Always make sure that you are using the latest drivers available from Intel’s website, not the ones that comes from the motherboard manufacturer’ websites, or the CD. Older driver versions may cause the decoder to fail.
Method #5 – native DXVA decoding mode.
Works only in Windows Vista and later. Should only be used by owners of Intel G45 chipset, Clarkdale and Arrandale CPUs, ATI HD3xxx, HD4xxx and HD5xxx GPUs. But all other GPUs/iGPUs that can use QuickSync/CUVID/DXVA renderless decoding methods should also be able to use this mode. Doesn’t work on Hi10p videos and other unsupported video formats, and will fall into high performance software decoding mode when such files are played.
Click ‘Apply’ button to save your settings, then click the ‘OK’ button to close the property page.
Go to ‘Start Menu —> All Programs —> LAV Filters —> LAV Splitter Configuration’ to bring up LAV Splitter property page. For Windows 8 users, the shortcut should be somewhere in the Metro Start page. ‘LAV Splitter’ property page will appear below.
Leave everything here exactly as shown above. You’re welcome to play around with automatic audio/subtitles track selection routine though to suit your needs. Verify that everything is in order, click ‘Apply’ and then click ‘OK’ to close the property page.
Go to ‘Start Menu —> All Programs —> LAV Filters —> LAV Audio Configuration’ to bring up LAV Audio Decoder property page. For Windows 8 users, the shortcut should be somewhere in the Metro Start page. ‘LAV Audio Decoder’ property page will appear below.

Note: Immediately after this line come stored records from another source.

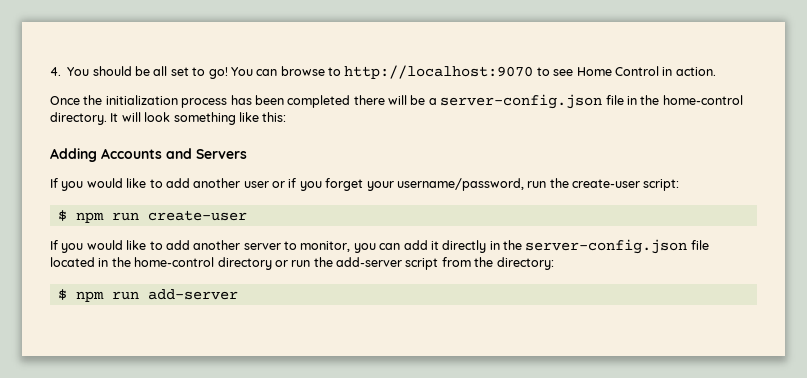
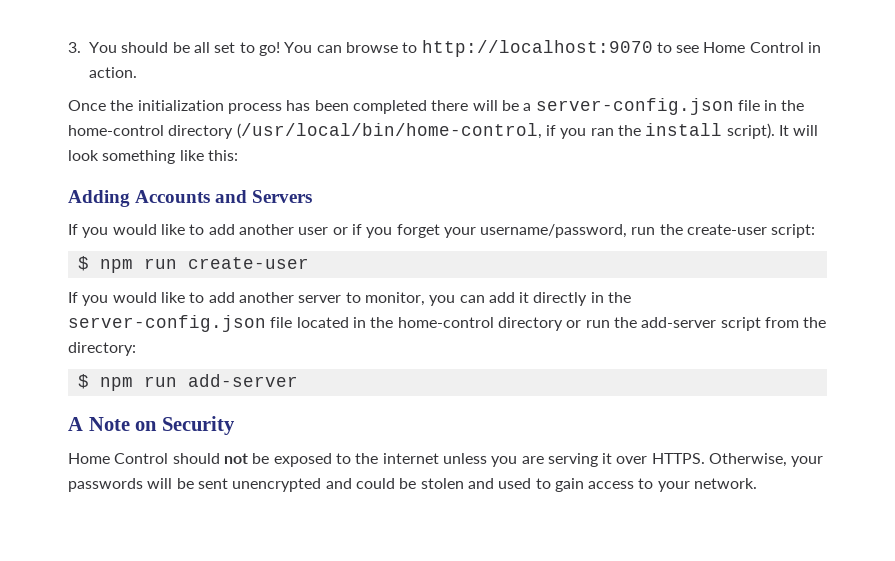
[50,67,61,76] 4. -> [68,42,81,53] 3.
[50,112,107,125] directory. -> [168,123,775,139] directory (/usr/local/bin/home-control, if you ran the install script).
(238, 294) none -> [68,416,235,435] [68,453,824,467] [68,478,758,492] // A Note on Security // Home Control should not be exposed to the internet unless you are serving it over HTTPS. Otherwise, your passwords will be sent unencrypted and could be stolen and used to gain access to your network.

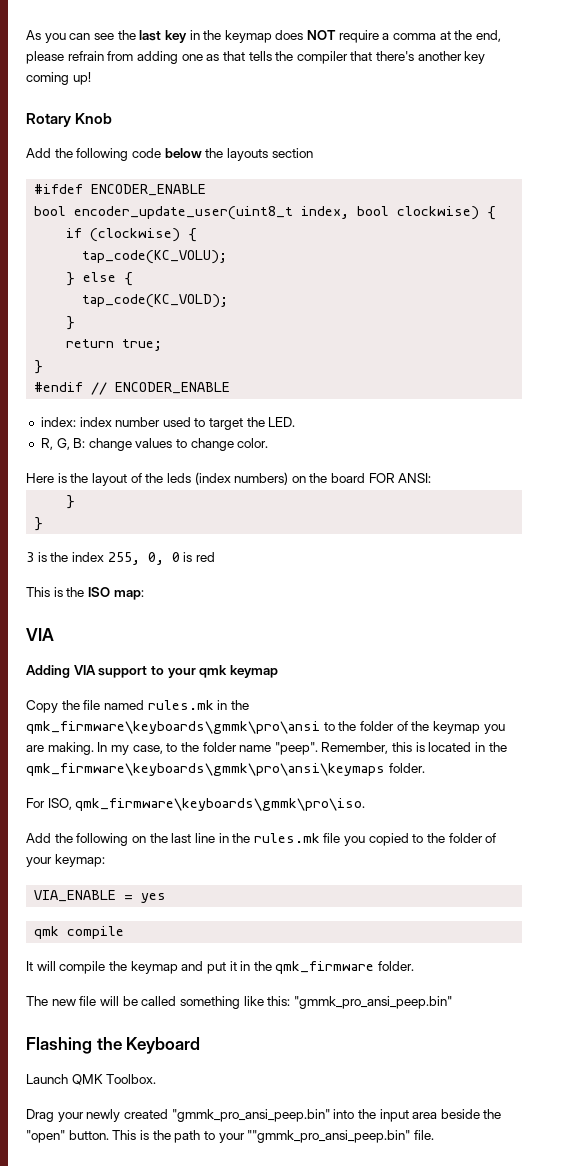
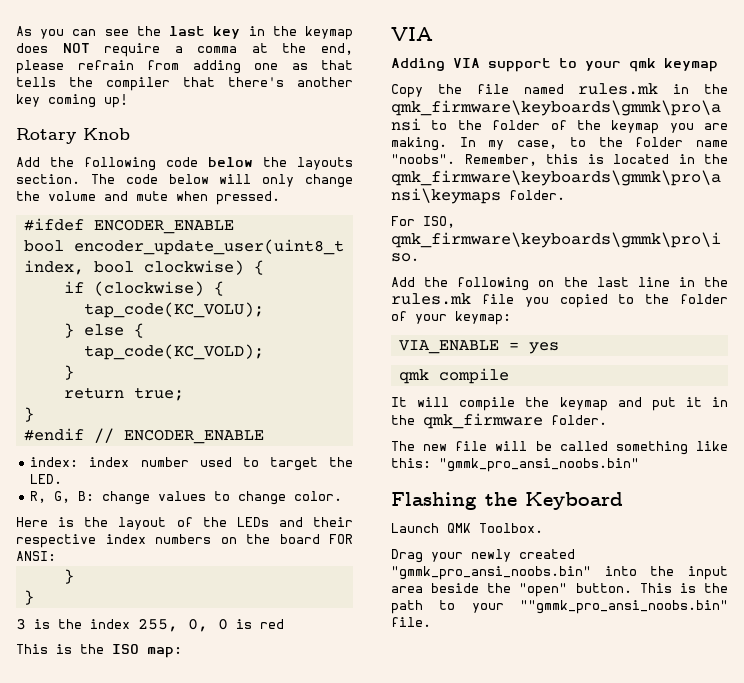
[271,148,313,158] section -> [16,174,353,188] [16,191,280,205] section. The code below will only change the volume and mute when pressed.
[166,472,289,485] leds (index numbers) -> [236,517,353,527] [16,534,211,548] LEDs and their respective index numbers
[274,742,318,755] "peep". -> [391,154,455,164] "noobs".
[293,996,452,1009] "gmmk_pro_ansi_peep.bin" -> [439,458,639,472] "gmmk_pro_ansi_noobs.bin"
[171,1109,330,1122] "gmmk_pro_ansi_peep.bin" -> [391,566,591,580] "gmmk_pro_ansi_noobs.bin"
[247,1130,411,1143] ""gmmk_pro_ansi_peep.bin" -> [520,600,728,614] ""gmmk_pro_ansi_noobs.bin"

Enable any audio codec you want to bitstream here. If bitstreaming DTS-HD MA, do not enable ‘Use DTS-HD Framing for all DTS types’ unless your receiver needs it.

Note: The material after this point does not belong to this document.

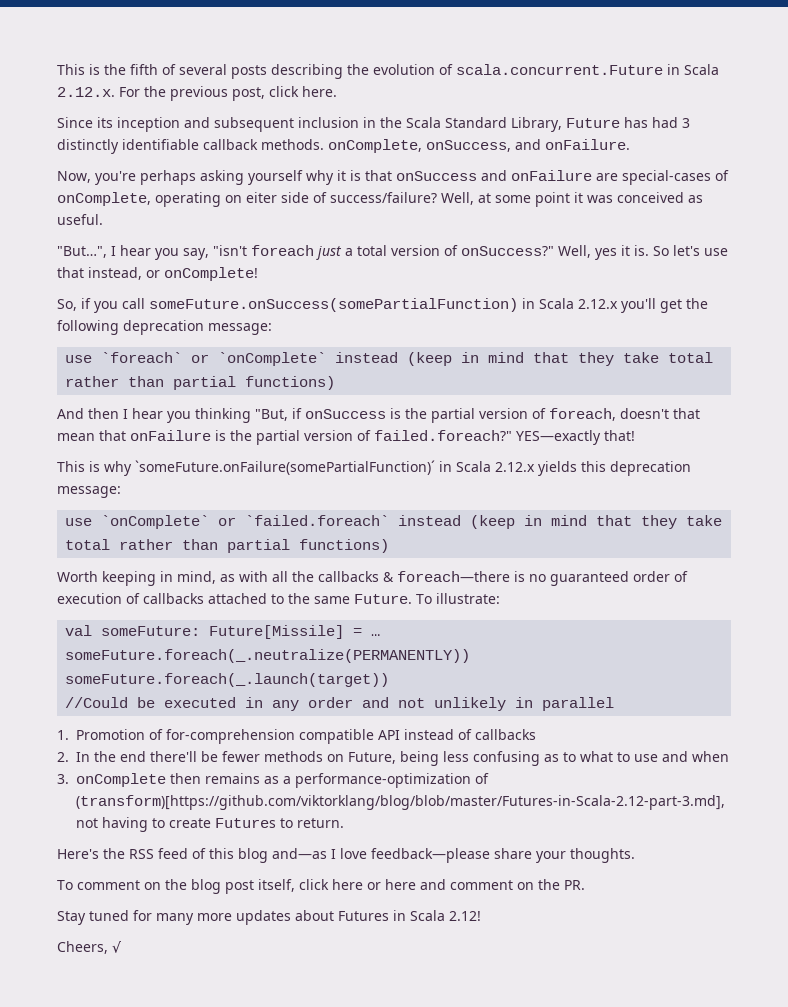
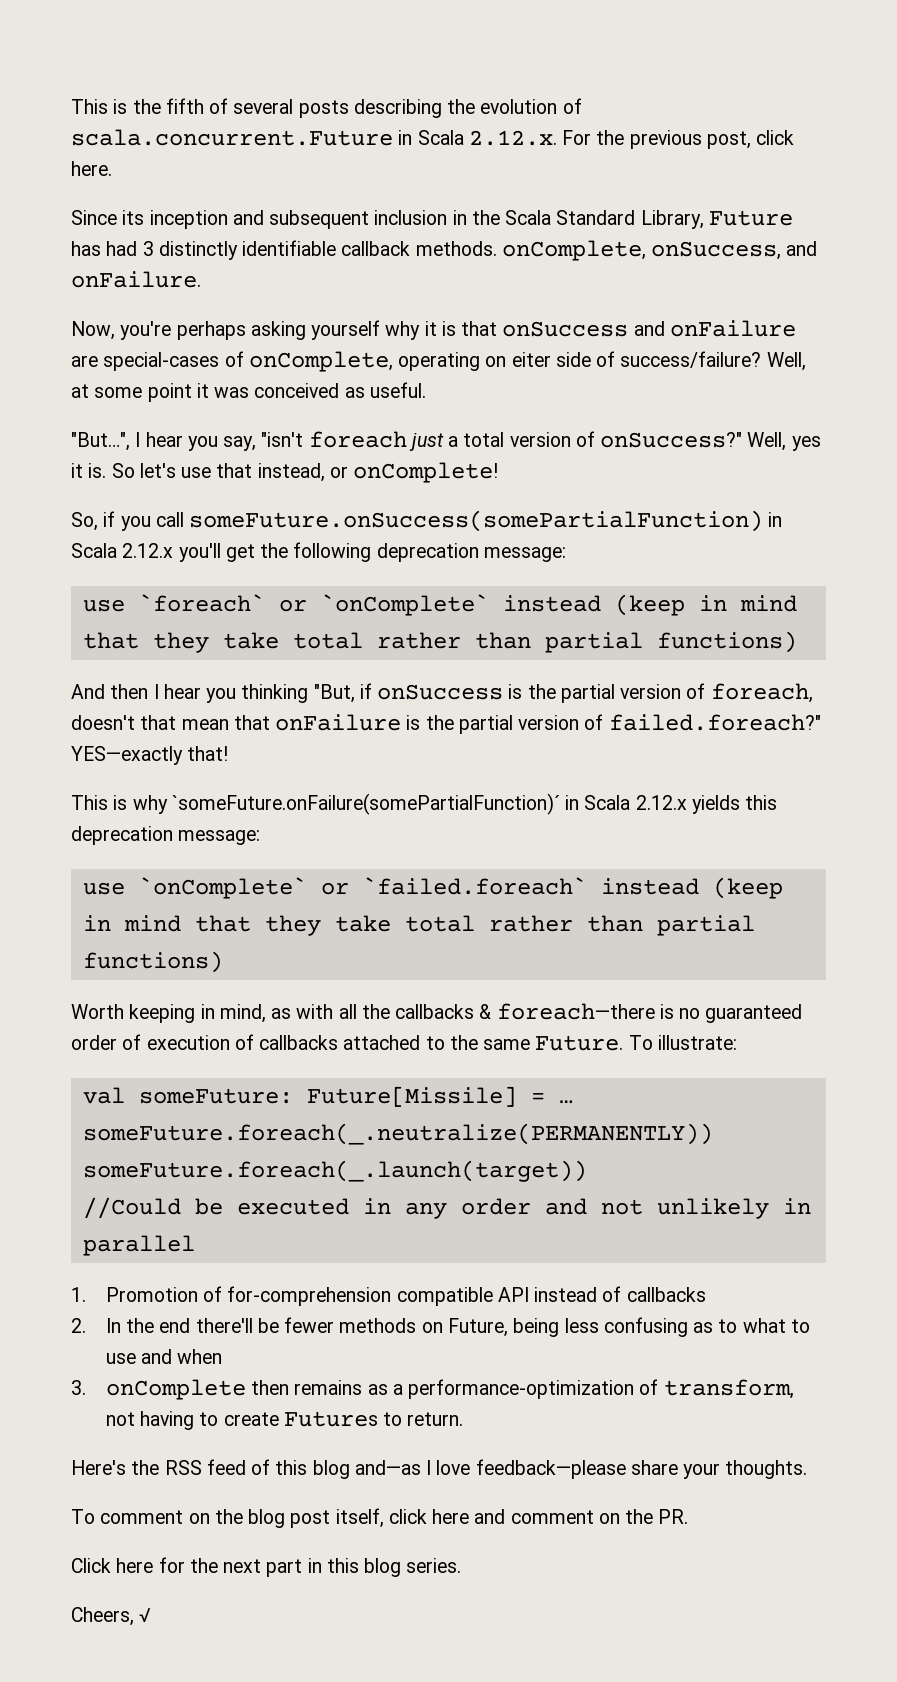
[76,795,725,810] (transform)[https://github.com/viktorklang/blog/blob/master/Futures-in-Scala-2.12-part-3.md], -> [663,1379,794,1399] transform,
[367,879,416,890] or here -> (470, 1516) none
[57,910,481,925] Stay tuned for many more updates about Futures in Scala 2.12! -> [71,1557,462,1577] Click here for the next part in this blog series.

Go to the ‘Mixing’ tab and enable the ‘Enable Mixing’ option. Set the ‘Output Speaker Configuration’ option to match your speaker setup
For example, if you have a stereo speaker system, change the’Output Speaker Configuration’ option drop-down menu to use ‘Stereo’. Verify that everything is in order, click ‘Apply’ and then click ‘OK’ to close the property page.
Click here to read how to configure madVR.
If you have any problems, make a comment below with the screenshots of your DXVA Checker, GPU-Z and CPU-Z results like in the example below.
- With the removal of ffdshow raw video filter, if you want to deband your videos, you have to use JanWillem32 deband pixel shader script (which is included in the LAV Filters package above) or madVR. Those two methods need a reasonably powerful GPU to run effectively though. No iGPU like Intel HD4000 and AMD/nVidia solutions can handle it, and some models of low-end discrete GPU may have problems too.